**Task to complete**
In the article on designers' homes, what kind of house did Albert Hadley find in Connecticut?

**Extract**
● ● ● ●

Here at House Beautiful, we didn’t launch our popular (and still-running) Next Wave awards until November 1998, as a way of spotlighting emerging talents in the field of interior design. Even before that, though, the magazines’ pages were packed with features about the homes of great designers. Often based in New York City, with weekend houses in the surrounding farmland of Connecticut and Long Island, these homes show how some of the very best designers of modern times lived stylishly, right when they were getting started or establishing clientèle. Read on to see how ten of them settled in alongside thrifted antiques, bold fabrics and wallcoverings, and early iterations of their own designs.
Peter Pennoyer & Katie Ridder
New York City (1991)
A story in our October 1991 issue featured the Upper West Side apartment of House Beautiful’s then-contributing editor Katie Ridder and her architect husband, Peter Pennoyer. (The couple met, per the story, when Ridder was reporting on one of Pennoyer’s projects.) Self-proclaimed classicists, Pennoyer and Ridder built the apartment around storied antiques, and did so with creative personality—writer Janet Siroto said that “Both are unable to return from even the grungiest of basement thrift shops without a treasure-in-the-making.”
Thomas Jayne
New York City (1992)
After a stint at Parish-Hadley, the young designer Thomas Jayne was hard at work decorating the governor’s mansion in Richmond, Virginia, when House Beautiful featured his Greenwich Village apartment in their April 1991 issue. Religious prints, reflecting his Episcopalian upbringing, cover the walls. Removing the old carpeting, he discovered the original 1929 cork flooring and buffed it to a “mellow, leatherlike shine,” wrote editor Dana Caponigro.
Manuel Canovas
Paris (1992)
A two-story apartment in Paris, flooded with sunlight and opening to the Champ de Mars gardens near the Eiffel Tower, was the residence of textile designer Manuel Canovas and his family, featured in House Beautiful’s June 1992 issue. On a background of the yellows, soft reds, and blues of 18th-century France, he splashed oversized patterns—his controversial signature style. “We love to sit here,” he told HB. “I think it proves you should do what you like and not what’s expected.”
Albert Hadley
Connecticut (1992)
While very much entrenched in New York City life as a partner at Parish-Hadley, Albert Hadley found his getaway en route to a library book sale in Connecticut. There, a 19th-century Italianate Victorian house with clematis vines climbing the porch called his name. Moving right in with his collection of family heirlooms, comfortable chairs, shiny objects, and (inanimate decorative) animals, the house exuded a comfortable elegance right away and was featured in our October 1992 issue.

● ● ● ●

Extracted data rows:

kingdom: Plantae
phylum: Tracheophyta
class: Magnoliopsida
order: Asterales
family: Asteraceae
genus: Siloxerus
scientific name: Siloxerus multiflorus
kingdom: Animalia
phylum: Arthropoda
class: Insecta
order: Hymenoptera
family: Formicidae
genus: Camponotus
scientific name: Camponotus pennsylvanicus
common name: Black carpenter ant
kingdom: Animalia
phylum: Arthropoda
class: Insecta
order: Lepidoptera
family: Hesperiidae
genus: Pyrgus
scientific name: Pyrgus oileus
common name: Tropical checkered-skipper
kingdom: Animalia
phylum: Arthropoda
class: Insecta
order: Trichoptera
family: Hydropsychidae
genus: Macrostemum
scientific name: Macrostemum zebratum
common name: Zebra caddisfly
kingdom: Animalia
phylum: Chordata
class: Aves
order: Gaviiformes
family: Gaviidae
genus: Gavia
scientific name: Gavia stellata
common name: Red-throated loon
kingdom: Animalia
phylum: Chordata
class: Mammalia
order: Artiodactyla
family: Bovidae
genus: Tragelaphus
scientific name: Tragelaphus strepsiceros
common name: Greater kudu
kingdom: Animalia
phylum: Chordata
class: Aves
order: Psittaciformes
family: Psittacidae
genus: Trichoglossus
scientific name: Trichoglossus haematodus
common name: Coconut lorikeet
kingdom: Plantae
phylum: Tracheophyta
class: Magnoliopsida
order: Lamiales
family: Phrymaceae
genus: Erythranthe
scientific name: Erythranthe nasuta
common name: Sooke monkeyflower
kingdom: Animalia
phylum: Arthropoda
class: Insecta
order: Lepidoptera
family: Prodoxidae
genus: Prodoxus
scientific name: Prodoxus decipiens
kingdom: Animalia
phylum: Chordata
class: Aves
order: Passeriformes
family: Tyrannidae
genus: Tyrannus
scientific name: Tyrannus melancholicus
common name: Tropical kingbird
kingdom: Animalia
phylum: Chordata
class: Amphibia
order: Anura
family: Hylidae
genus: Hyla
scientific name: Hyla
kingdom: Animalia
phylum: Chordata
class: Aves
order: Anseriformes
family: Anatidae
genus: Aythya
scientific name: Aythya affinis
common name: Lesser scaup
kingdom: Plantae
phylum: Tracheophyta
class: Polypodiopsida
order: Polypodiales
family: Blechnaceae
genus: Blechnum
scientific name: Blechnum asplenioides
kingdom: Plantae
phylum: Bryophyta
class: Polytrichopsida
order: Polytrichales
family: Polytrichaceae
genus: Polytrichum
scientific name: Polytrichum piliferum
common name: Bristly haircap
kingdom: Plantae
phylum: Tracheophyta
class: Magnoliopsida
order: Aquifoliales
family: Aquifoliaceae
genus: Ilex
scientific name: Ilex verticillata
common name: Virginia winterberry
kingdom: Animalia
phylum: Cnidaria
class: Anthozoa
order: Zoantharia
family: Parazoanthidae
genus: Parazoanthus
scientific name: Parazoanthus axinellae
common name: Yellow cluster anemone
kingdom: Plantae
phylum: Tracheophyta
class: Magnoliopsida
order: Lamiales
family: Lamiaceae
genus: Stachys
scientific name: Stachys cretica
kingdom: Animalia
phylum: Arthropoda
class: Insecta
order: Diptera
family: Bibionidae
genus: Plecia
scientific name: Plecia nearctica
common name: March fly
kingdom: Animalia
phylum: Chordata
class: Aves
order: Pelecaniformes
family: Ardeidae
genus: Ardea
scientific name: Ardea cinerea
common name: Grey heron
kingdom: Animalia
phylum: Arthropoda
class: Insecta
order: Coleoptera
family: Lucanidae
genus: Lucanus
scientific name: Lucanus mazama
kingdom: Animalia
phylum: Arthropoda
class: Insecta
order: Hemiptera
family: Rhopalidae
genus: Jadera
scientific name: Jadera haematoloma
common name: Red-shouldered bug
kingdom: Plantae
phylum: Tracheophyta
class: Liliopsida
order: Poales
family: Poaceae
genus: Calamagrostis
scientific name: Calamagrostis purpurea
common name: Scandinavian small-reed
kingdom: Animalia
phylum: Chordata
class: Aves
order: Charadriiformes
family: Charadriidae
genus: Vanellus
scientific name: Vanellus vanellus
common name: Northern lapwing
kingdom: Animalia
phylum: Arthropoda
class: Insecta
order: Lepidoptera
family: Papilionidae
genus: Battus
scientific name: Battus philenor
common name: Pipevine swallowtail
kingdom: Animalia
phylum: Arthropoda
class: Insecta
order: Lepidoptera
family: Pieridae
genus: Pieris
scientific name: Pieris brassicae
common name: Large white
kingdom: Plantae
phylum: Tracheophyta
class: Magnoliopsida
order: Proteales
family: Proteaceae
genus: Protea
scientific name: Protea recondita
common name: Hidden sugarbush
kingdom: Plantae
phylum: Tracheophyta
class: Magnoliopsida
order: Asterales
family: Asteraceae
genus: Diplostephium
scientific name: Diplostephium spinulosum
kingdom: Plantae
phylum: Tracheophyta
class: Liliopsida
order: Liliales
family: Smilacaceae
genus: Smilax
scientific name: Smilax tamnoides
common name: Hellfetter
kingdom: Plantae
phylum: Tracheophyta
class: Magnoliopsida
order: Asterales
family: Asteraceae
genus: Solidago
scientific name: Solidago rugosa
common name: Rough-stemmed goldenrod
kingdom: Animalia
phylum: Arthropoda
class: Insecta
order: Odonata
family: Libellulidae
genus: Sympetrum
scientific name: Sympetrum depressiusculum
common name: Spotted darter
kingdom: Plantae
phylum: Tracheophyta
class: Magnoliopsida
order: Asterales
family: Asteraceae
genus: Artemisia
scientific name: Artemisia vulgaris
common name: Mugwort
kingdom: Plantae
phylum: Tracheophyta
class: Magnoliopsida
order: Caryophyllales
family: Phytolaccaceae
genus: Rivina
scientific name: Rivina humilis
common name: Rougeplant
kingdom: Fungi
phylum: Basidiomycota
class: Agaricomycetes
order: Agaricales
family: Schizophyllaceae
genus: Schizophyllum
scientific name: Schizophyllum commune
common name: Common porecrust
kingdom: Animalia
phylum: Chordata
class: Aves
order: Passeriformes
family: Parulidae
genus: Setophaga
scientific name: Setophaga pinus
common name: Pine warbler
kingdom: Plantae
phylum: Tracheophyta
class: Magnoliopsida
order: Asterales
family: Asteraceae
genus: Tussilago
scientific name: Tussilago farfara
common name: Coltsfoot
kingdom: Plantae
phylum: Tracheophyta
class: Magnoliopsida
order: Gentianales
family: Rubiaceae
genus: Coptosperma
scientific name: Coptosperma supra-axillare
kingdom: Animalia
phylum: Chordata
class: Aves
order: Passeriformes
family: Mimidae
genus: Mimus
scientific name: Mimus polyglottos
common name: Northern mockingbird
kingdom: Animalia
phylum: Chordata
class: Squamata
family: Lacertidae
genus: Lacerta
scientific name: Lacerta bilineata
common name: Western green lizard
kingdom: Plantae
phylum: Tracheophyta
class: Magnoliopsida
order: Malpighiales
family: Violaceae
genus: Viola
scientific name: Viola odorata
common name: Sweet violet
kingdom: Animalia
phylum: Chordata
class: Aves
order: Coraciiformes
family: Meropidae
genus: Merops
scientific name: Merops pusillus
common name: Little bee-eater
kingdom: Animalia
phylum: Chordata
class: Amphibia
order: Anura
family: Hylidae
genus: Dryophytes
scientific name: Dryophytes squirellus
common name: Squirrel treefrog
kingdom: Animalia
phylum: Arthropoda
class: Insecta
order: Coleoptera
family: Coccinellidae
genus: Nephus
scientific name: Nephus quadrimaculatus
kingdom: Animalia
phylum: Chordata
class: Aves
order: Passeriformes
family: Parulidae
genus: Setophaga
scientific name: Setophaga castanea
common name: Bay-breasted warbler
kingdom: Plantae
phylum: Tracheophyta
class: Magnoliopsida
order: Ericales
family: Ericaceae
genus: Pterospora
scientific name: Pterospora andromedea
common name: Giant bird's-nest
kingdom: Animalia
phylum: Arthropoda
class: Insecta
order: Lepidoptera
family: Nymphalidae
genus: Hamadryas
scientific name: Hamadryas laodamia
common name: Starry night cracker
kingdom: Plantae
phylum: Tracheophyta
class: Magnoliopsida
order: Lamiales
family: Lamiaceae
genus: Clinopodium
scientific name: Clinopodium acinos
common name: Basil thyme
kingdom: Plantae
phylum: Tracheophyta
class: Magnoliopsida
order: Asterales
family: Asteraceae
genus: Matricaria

● ● ● ●

**Reply**
A 19th-century Italianate Victorian house.